The time scale of this destructive process (about 50 million years) is much shorter than the time scientists think a white dwarf merger would take under normal circumstances, the statement said. The ejection could also explain what sped up the explosive process between the binary stars.

"Many of these stars will be flung far away, and those ejected stars in surviving binary systems will orbit even closer after the encounter," the statement from the Hubble news center said. The closer the two stars get, the faster they spin around one another, the stronger the gravitational pull becomes between them. The force of the gravity pulls material from one star onto the surface of the other, and previous work has shown that this accumulation of matter eventually causes the growing white dwarf to explode as a supernova.
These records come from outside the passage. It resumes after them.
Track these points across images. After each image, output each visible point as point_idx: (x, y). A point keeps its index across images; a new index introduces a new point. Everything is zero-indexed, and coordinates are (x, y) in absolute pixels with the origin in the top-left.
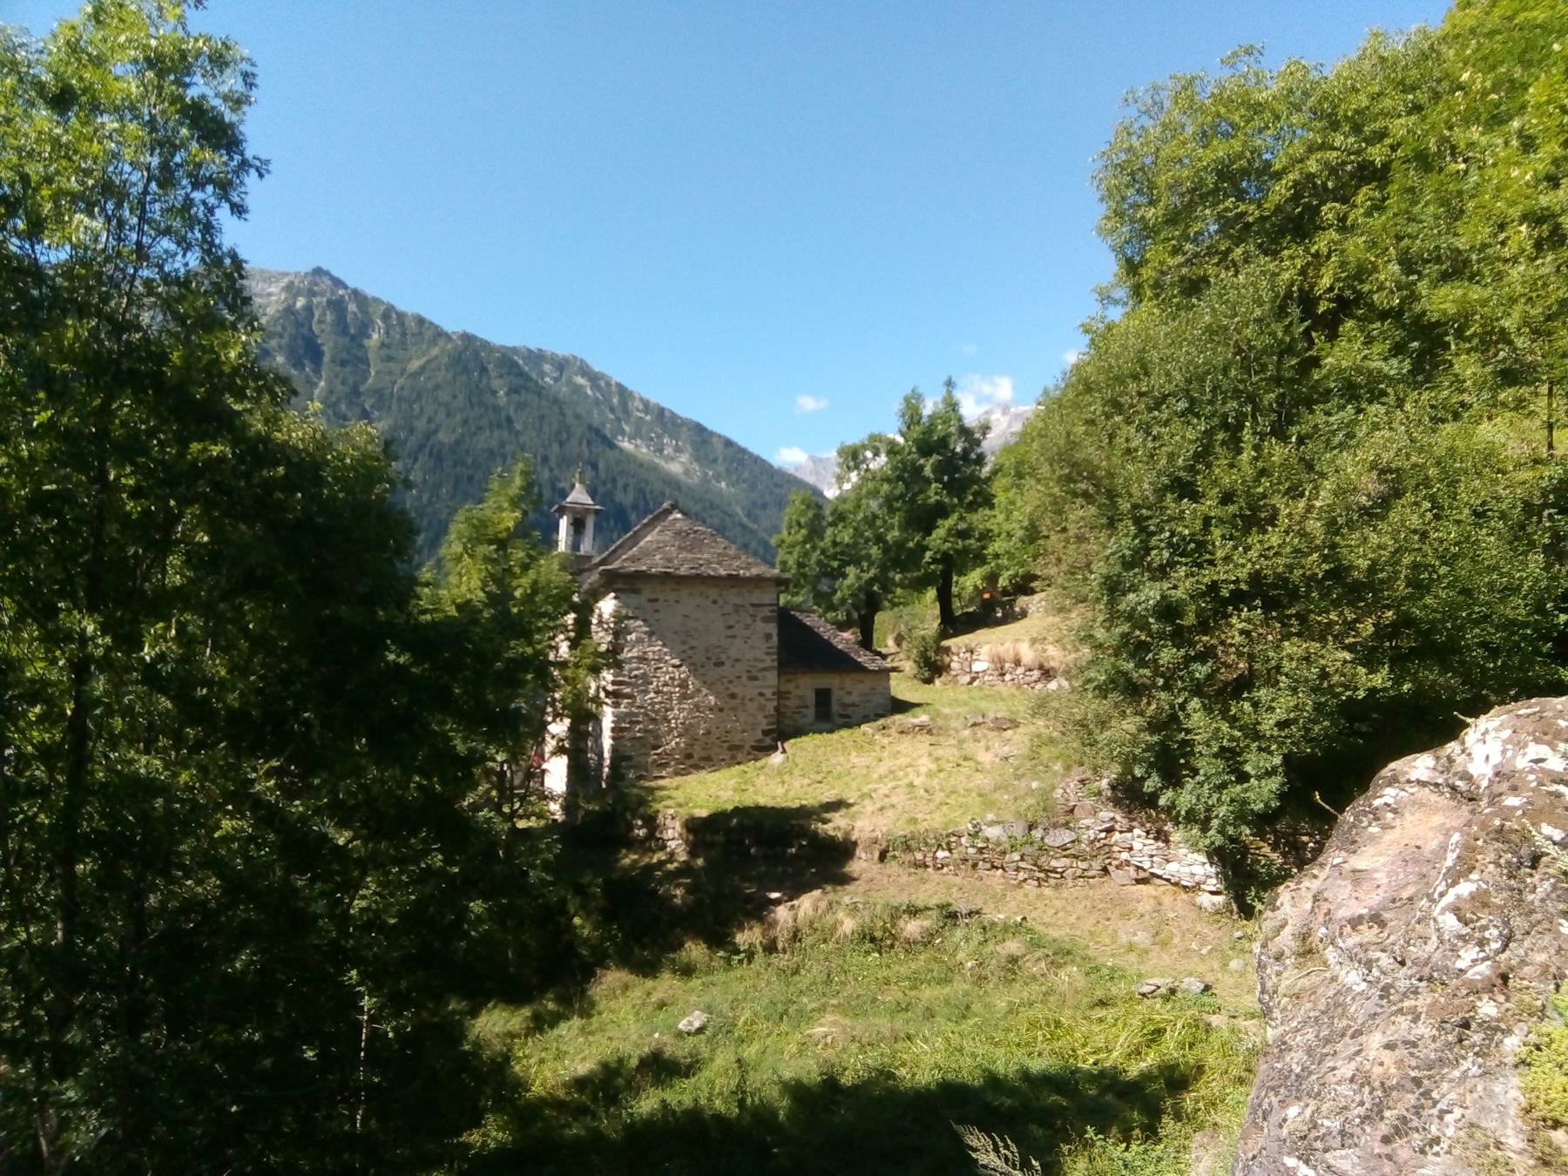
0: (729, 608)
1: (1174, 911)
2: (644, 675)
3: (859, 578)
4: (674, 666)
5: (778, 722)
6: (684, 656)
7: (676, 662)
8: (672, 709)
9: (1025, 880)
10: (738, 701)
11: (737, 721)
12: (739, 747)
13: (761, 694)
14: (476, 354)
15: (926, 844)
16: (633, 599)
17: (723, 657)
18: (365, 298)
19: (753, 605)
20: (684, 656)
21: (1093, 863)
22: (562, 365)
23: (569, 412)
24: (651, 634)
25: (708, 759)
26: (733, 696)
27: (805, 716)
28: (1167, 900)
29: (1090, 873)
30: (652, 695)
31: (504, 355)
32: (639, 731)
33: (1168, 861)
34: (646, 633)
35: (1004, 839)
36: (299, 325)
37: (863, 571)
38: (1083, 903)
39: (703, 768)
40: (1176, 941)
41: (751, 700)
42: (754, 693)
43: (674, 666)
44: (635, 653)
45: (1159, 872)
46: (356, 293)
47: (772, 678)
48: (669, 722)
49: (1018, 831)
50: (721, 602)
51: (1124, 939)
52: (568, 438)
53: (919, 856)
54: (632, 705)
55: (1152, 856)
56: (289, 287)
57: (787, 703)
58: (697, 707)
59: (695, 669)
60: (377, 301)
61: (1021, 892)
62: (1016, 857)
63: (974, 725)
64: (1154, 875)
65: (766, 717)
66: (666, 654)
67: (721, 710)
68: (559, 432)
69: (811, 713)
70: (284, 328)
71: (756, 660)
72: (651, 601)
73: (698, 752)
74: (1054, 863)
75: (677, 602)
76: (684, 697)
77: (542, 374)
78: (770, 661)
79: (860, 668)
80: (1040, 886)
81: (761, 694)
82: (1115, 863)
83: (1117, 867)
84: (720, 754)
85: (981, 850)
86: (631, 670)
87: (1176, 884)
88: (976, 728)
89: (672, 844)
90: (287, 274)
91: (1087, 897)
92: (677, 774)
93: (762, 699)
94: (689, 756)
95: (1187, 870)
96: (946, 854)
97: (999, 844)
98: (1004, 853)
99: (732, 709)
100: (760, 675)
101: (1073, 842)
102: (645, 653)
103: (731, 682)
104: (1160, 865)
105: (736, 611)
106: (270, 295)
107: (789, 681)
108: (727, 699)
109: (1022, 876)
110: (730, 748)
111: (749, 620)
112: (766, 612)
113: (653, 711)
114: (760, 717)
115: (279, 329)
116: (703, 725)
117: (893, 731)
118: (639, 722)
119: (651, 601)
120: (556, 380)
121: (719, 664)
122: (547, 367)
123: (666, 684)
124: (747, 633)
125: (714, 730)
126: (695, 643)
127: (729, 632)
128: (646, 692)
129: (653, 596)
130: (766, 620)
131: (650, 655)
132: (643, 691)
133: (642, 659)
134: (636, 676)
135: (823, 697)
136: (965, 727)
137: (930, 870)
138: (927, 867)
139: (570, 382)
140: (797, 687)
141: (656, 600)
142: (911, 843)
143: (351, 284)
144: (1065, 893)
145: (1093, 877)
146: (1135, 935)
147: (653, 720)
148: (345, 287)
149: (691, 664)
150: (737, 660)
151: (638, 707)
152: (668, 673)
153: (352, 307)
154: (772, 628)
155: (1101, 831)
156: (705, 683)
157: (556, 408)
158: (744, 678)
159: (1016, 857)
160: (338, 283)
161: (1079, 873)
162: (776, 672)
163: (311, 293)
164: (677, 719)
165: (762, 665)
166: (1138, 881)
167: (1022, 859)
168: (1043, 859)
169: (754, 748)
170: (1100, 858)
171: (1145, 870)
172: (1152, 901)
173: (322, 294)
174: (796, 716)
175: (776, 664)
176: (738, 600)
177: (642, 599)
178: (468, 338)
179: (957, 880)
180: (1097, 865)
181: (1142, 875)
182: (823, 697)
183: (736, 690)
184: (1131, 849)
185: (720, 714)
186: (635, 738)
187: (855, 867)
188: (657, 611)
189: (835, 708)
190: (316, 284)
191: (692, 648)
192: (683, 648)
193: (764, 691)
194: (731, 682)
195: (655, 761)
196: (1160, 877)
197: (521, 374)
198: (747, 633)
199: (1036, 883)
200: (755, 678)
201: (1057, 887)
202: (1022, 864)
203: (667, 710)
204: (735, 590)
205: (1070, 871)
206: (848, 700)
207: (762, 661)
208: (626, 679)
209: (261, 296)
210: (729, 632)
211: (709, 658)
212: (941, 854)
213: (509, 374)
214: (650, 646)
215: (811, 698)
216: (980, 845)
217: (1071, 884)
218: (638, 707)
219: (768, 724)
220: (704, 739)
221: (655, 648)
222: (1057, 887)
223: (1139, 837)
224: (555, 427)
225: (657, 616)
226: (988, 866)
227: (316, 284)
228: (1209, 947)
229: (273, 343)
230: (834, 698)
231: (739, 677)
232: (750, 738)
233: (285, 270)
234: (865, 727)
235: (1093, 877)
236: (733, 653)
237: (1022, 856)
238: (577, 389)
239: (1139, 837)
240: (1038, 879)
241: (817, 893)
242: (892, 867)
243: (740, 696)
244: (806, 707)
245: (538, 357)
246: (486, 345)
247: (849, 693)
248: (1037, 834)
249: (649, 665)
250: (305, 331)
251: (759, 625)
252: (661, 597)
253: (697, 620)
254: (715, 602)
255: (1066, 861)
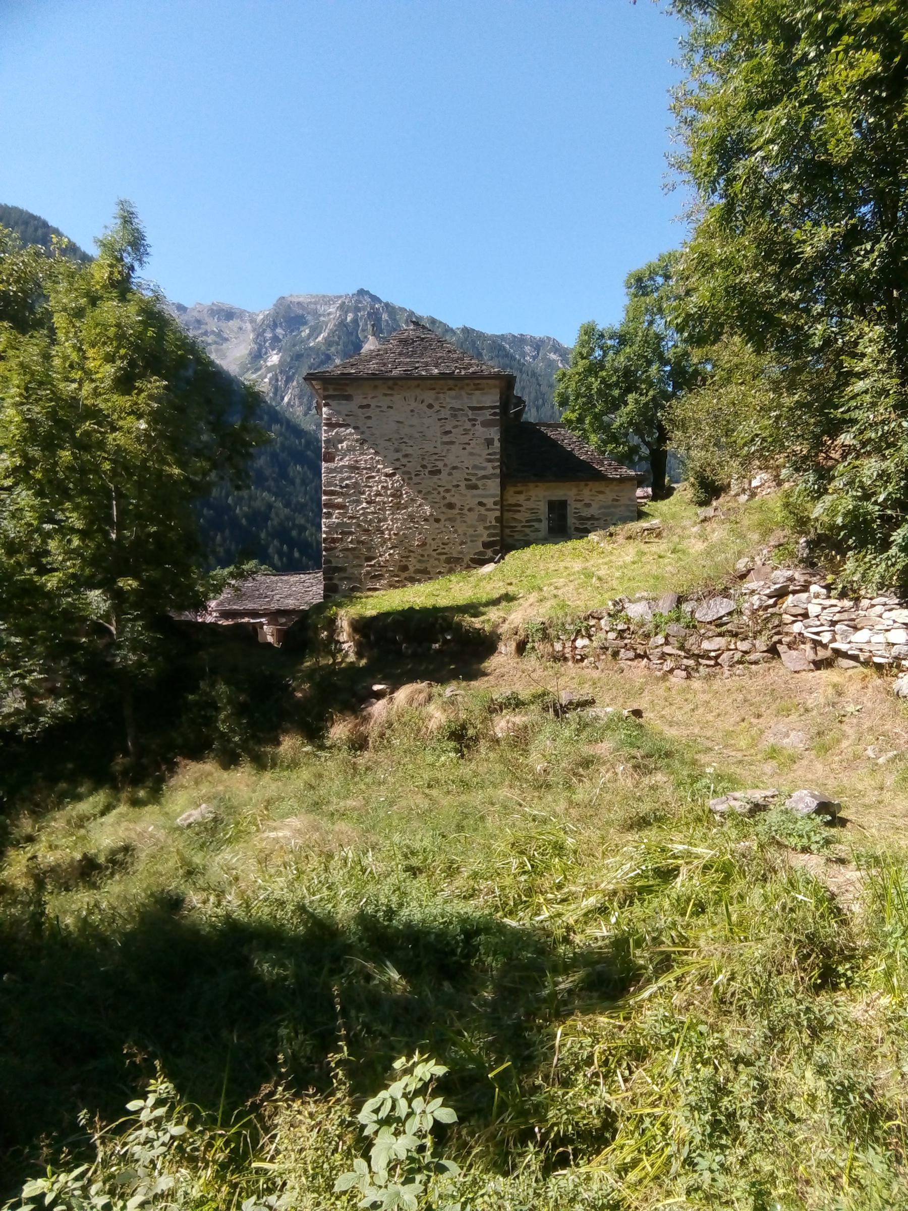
0: (445, 413)
1: (857, 703)
2: (356, 484)
3: (637, 402)
4: (387, 475)
5: (502, 534)
6: (398, 464)
7: (389, 470)
8: (385, 520)
9: (671, 671)
10: (457, 511)
11: (456, 532)
12: (458, 560)
13: (481, 504)
14: (473, 343)
15: (565, 631)
16: (345, 407)
17: (440, 465)
18: (394, 308)
19: (473, 408)
20: (398, 464)
21: (757, 642)
22: (538, 345)
23: (544, 383)
24: (363, 442)
25: (425, 572)
26: (451, 506)
27: (537, 530)
28: (853, 689)
29: (752, 657)
30: (364, 505)
31: (494, 342)
32: (351, 542)
33: (856, 628)
34: (357, 441)
35: (649, 618)
36: (349, 334)
37: (641, 395)
38: (734, 696)
39: (419, 581)
40: (845, 744)
41: (470, 510)
42: (473, 502)
43: (387, 475)
44: (346, 462)
45: (843, 647)
46: (387, 305)
47: (494, 486)
48: (383, 533)
49: (665, 606)
50: (437, 407)
51: (769, 740)
52: (544, 404)
53: (558, 647)
54: (343, 515)
55: (833, 623)
56: (342, 307)
57: (518, 516)
58: (411, 518)
59: (408, 478)
60: (403, 310)
61: (663, 685)
62: (660, 639)
63: (705, 520)
64: (838, 653)
65: (486, 528)
66: (378, 462)
67: (437, 520)
68: (536, 399)
69: (544, 526)
70: (339, 338)
71: (475, 467)
72: (361, 407)
73: (413, 565)
74: (706, 645)
75: (389, 407)
76: (398, 507)
77: (524, 355)
78: (492, 468)
79: (599, 477)
80: (689, 677)
81: (481, 504)
82: (786, 639)
83: (790, 646)
84: (437, 567)
85: (621, 634)
86: (342, 480)
87: (866, 663)
88: (706, 524)
89: (345, 646)
90: (341, 297)
91: (740, 690)
92: (392, 586)
93: (482, 509)
94: (405, 568)
95: (880, 638)
96: (586, 641)
97: (642, 625)
98: (647, 636)
99: (450, 519)
100: (480, 483)
101: (730, 614)
102: (357, 461)
103: (447, 491)
104: (845, 635)
105: (455, 416)
106: (329, 314)
107: (520, 493)
108: (444, 509)
109: (669, 664)
110: (448, 561)
111: (468, 425)
112: (487, 415)
113: (365, 521)
114: (480, 530)
115: (336, 338)
116: (418, 537)
117: (620, 539)
118: (351, 533)
119: (361, 407)
120: (534, 358)
121: (435, 472)
122: (527, 349)
123: (378, 494)
124: (466, 439)
125: (429, 541)
126: (410, 451)
127: (446, 439)
128: (358, 502)
129: (365, 402)
130: (486, 424)
131: (362, 464)
132: (354, 501)
133: (354, 468)
134: (347, 486)
135: (558, 509)
136: (695, 523)
137: (570, 663)
138: (566, 659)
139: (545, 359)
140: (528, 500)
141: (368, 406)
142: (550, 631)
143: (384, 299)
144: (717, 684)
145: (756, 663)
146: (787, 735)
147: (366, 531)
148: (380, 301)
149: (404, 473)
150: (455, 468)
151: (350, 518)
152: (380, 482)
153: (385, 316)
154: (494, 433)
155: (770, 597)
156: (420, 492)
157: (534, 380)
158: (463, 487)
159: (660, 639)
160: (375, 299)
161: (738, 656)
162: (499, 480)
163: (357, 309)
164: (392, 529)
165: (481, 473)
166: (818, 665)
167: (667, 643)
168: (692, 640)
169: (472, 560)
170: (766, 633)
171: (825, 646)
172: (830, 690)
173: (364, 309)
174: (527, 530)
175: (498, 471)
176: (456, 404)
177: (353, 406)
178: (466, 331)
179: (596, 674)
180: (761, 643)
181: (822, 654)
182: (558, 509)
183: (453, 500)
184: (806, 616)
185: (437, 525)
186: (347, 550)
187: (493, 663)
188: (369, 418)
189: (571, 521)
190: (360, 302)
191: (406, 456)
192: (397, 455)
193: (484, 501)
194: (447, 491)
195: (368, 573)
196: (845, 655)
197: (507, 355)
198: (466, 439)
199: (684, 674)
200: (475, 487)
201: (709, 678)
202: (668, 649)
203: (380, 521)
204: (453, 393)
205: (726, 655)
206: (586, 513)
207: (484, 468)
208: (338, 489)
209: (324, 316)
210: (446, 439)
211: (424, 467)
212: (580, 643)
213: (498, 356)
214: (362, 454)
215: (543, 508)
216: (620, 627)
217: (727, 673)
218: (350, 518)
219: (489, 536)
220: (420, 551)
221: (366, 458)
222: (709, 678)
223: (817, 596)
224: (533, 395)
225: (369, 423)
226: (631, 654)
227: (360, 302)
228: (891, 754)
229: (333, 349)
230: (570, 510)
231: (458, 486)
232: (470, 550)
233: (331, 293)
234: (593, 537)
235: (756, 663)
236: (451, 460)
237: (666, 638)
238: (551, 364)
239: (817, 596)
240: (686, 669)
241: (422, 685)
242: (531, 662)
243: (458, 505)
244: (540, 521)
245: (520, 341)
246: (481, 336)
247: (588, 505)
248: (686, 607)
249: (361, 475)
250: (353, 338)
251: (480, 430)
252: (373, 403)
253: (412, 426)
254: (430, 406)
255: (720, 642)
"The interaction with the black holes shortens that fuse," Foley said.

While the black hole at the center of the Milky Way only ejects about one star every 100 years, a binary supermassive black hole may toss out around 100 stars every year.

Though the source of the isolated supernovae has been identified, some mysteries remain. The explosions tend to produce more than five times the amount of calcium produced by other supernovae and significantly less iron. Most supernovae create elements that are heavier than calcium, such as iron and nickel, in their hearts. The lack of heavy elements suggests that these isolated explosions have lower energy than other supernovae.

Foley hopes that by tracking down more of these isolated supernovae, scientists could also find more binary supermassive black hole systems, which are rare and interesting phenomena that could provide clues about several mysteries of physics, such as general and special relativity.

"These supernovae could be the bread crumbs to find our way to these supermassive binary black holes, and we could potentially find them in much higher numbers," Foley said.

The findings were published online on Aug. 12, in the journal Monthly Notices of the Royal Astronomical Society.